The odds said that running back Adrian Peterson wouldn't be anywhere near the same explosive playmaker after undergoing reconstructive surgery on his left knee last December. Logically, a 1,000-yard campaign this season would have been quite the feat. Yet here Peterson is on the verge of history, needing 102 yards to hit 2,000 and sincerely asserting he'll go for at least 208 to break Eric Dickerson's 28-yard-old single-season rushing record.

"In order to accomplish it," Peterson said, "you've got to believe it."

This is the Vikings' best player casually summarizing a team's contagious mindset, one that has been present for the first 364 days of 2012 and will be needed in full on Day 365. Who needs odds, right?

The odds said that when Jacksonville's Cecil Shorts hauled in a 39-yard touchdown catch with 20 seconds left in the season opener that the Vikings were doomed and that the thousands of dejected fans who flooded the exits at Mall of America Field were right to feel such "Here we go again" doubt.

Yet then an unproven second-year quarterback completed two passes for 32 yards in 10 seconds and a rookie kicker subsequently crunched a 55-yard field goal to force overtime.

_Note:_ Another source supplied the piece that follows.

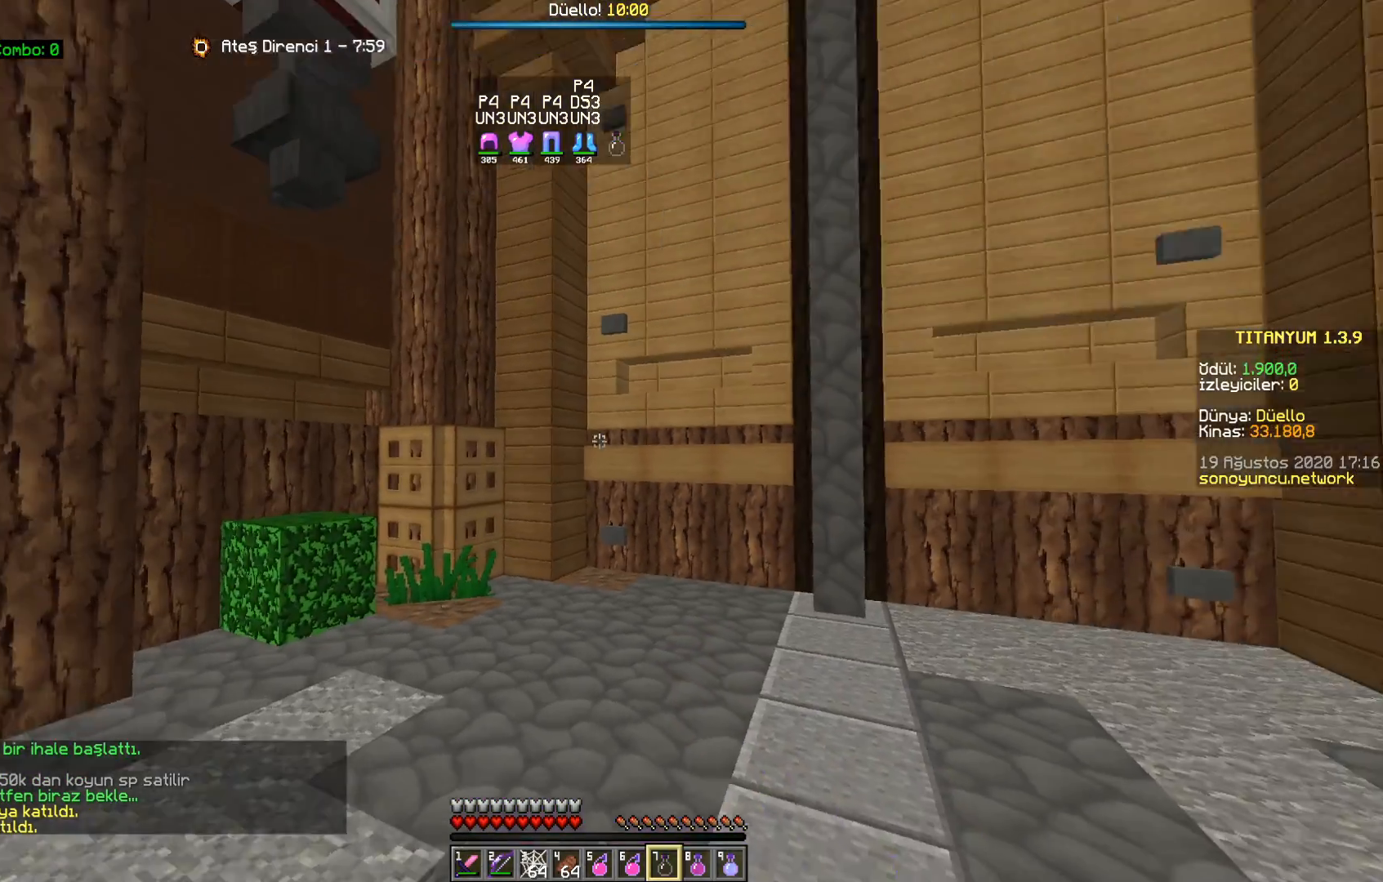
{"keys": [], "mouse": ["right"], "events": []}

Where, of course, the Vikings won 26-23.

The odds said beating San Francisco in Week 3 was an outlandish aspiration. Yet the Vikings delivered a 24-13 pounding, a win that would have gone down as the season's most impressive before last week's 23-6 mauling in Houston.

The odds said that the Vikings' unnerving 23-14 loss in Green Bay on the first Sunday in December should have been the lever that released the trap door on an heartening season. After all, that was the Vikings' fifth stumble in seven games; it came a week after a lopsided 28-10 loss in Chicago, and it exposed passing game deficiencies rarely seen on the NFL level.

Yet the Vikings quickly cleared the frustration away and saw a bigger picture, one that enabled them to keep playing meaningful games so long as they just kept winning them.

Now? Since leaving Lambeau Field, they've trailed for less than five minutes, delivering dominant victories over the Bears, Rams and Texans.

"It was all a sense of urgency, I guess," defensive tackle Kevin Williams said. "Plus, we've seen the flashes of how well we can play if we do what we're supposed to."

Added linebacker Jasper Brinkley: "We know what we have inside this locker room. It's about guys with heart, guys who are not scared to take on all challenges. When you have a team full of guys like that, man, sky's the limit."

Urgency and heart. Fearlessness and belief.

Consider them all intangibles against the odds.

Now assess today's game. What is it you see?